**JOB:** Copy every line of extracted text in the listing below verbatim, keeping the original order. Leave the images out of your output.

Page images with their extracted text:
-- Opening Marker --
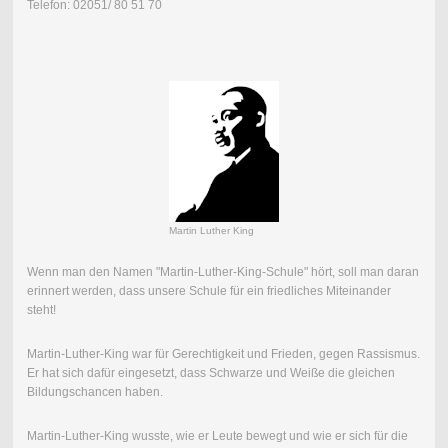
Telefon: 02051/ 80 51 70
Martin Luther King
Wenn man den Namen "Martin-Luther-King-Schule" hört, soll man daran
erinnert werden, dass unsere Schule für ein friedliches Miteinander
steht!
Martin-Luther-King war für Gerechtigkeit und Frieden, gegen Rassismus.
Er hat sich dafür eingesetzt, dass Schwarze und Weiße die gleichen
Bildungschancen haben.
Martin-Luther-King wusste, wie er Leute bewegt und wie er sich für die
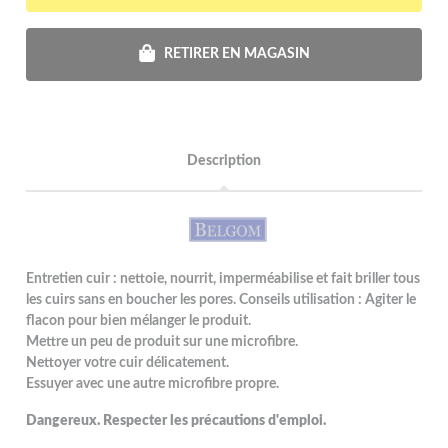
RETIRER EN MAGASIN
Description
Entretien cuir : nettoie, nourrit, imperméabilise et fait briller tous
les cuirs sans en boucher les pores. Conseils utilisation : Agiter le
flacon pour bien mélanger le produit.
Mettre un peu de produit sur une microfibre.
Nettoyer votre cuir délicatement.
Essuyer avec une autre microfibre propre.
Dangereux. Respecter les précautions d'emploi.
-- Closing Marker --
**WRITTEN ANSWER:**
Telefon: 02051/ 80 51 70
Martin Luther King
Wenn man den Namen "Martin-Luther-King-Schule" hört, soll man daran
erinnert werden, dass unsere Schule für ein friedliches Miteinander
steht!
Martin-Luther-King war für Gerechtigkeit und Frieden, gegen Rassismus.
Er hat sich dafür eingesetzt, dass Schwarze und Weiße die gleichen
Bildungschancen haben.
Martin-Luther-King wusste, wie er Leute bewegt und wie er sich für die
RETIRER EN MAGASIN
Description
Entretien cuir : nettoie, nourrit, imperméabilise et fait briller tous
les cuirs sans en boucher les pores. Conseils utilisation : Agiter le
flacon pour bien mélanger le produit.
Mettre un peu de produit sur une microfibre.
Nettoyer votre cuir délicatement.
Essuyer avec une autre microfibre propre.
Dangereux. Respecter les précautions d'emploi.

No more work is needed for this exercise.